Start of Data section

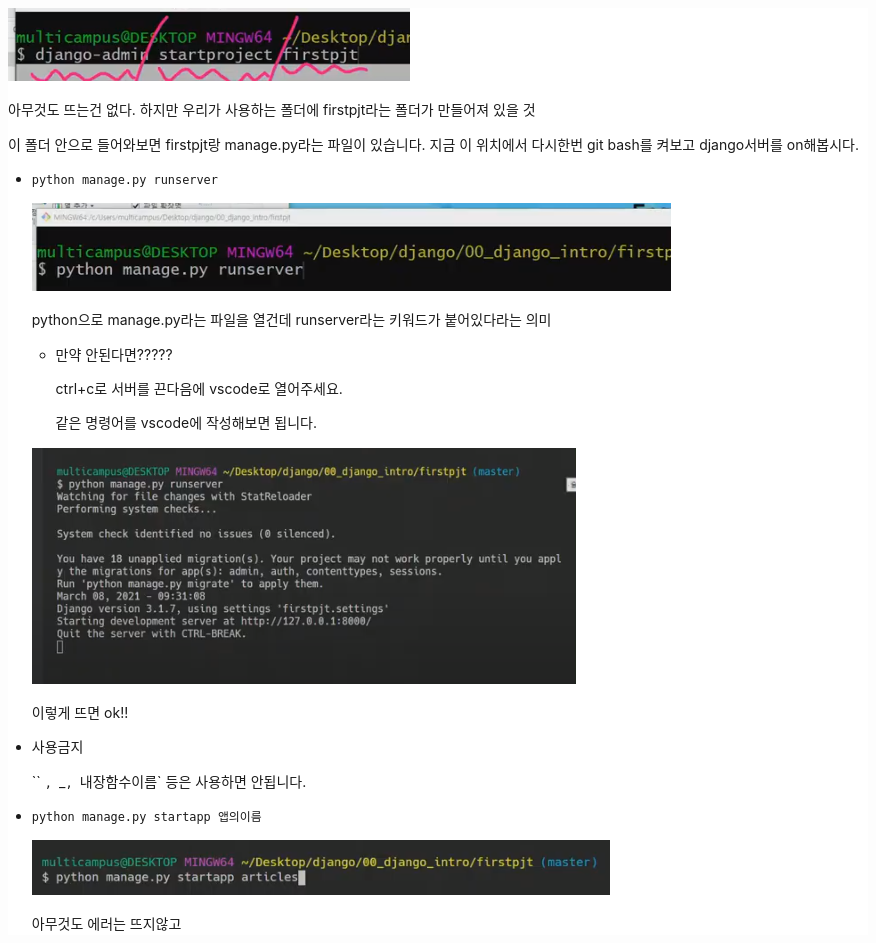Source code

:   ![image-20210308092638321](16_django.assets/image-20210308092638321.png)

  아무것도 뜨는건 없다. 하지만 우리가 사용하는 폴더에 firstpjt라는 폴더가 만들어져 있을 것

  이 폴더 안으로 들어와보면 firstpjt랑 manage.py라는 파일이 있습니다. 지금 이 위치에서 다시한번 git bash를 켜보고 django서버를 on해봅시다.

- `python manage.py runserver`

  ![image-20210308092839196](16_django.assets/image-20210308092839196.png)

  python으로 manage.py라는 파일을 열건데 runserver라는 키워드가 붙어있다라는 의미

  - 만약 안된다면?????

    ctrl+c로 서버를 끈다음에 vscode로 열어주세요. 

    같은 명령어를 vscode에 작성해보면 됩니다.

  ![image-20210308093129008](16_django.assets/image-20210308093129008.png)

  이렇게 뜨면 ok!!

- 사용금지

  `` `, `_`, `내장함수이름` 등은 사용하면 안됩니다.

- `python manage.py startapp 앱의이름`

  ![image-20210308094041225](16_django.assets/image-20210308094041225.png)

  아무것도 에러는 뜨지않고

End of Data section

Reproduce the text of the records above line for line, without any changes, and leave the pictures out of your answer.

Source code

:   ![image-20210308092638321](16_django.assets/image-20210308092638321.png)

  아무것도 뜨는건 없다. 하지만 우리가 사용하는 폴더에 firstpjt라는 폴더가 만들어져 있을 것

  이 폴더 안으로 들어와보면 firstpjt랑 manage.py라는 파일이 있습니다. 지금 이 위치에서 다시한번 git bash를 켜보고 django서버를 on해봅시다.

- `python manage.py runserver`

  ![image-20210308092839196](16_django.assets/image-20210308092839196.png)

  python으로 manage.py라는 파일을 열건데 runserver라는 키워드가 붙어있다라는 의미

  - 만약 안된다면?????

    ctrl+c로 서버를 끈다음에 vscode로 열어주세요. 

    같은 명령어를 vscode에 작성해보면 됩니다.

  ![image-20210308093129008](16_django.assets/image-20210308093129008.png)

  이렇게 뜨면 ok!!

- 사용금지

  `` `, `_`, `내장함수이름` 등은 사용하면 안됩니다.

- `python manage.py startapp 앱의이름`

  ![image-20210308094041225](16_django.assets/image-20210308094041225.png)

  아무것도 에러는 뜨지않고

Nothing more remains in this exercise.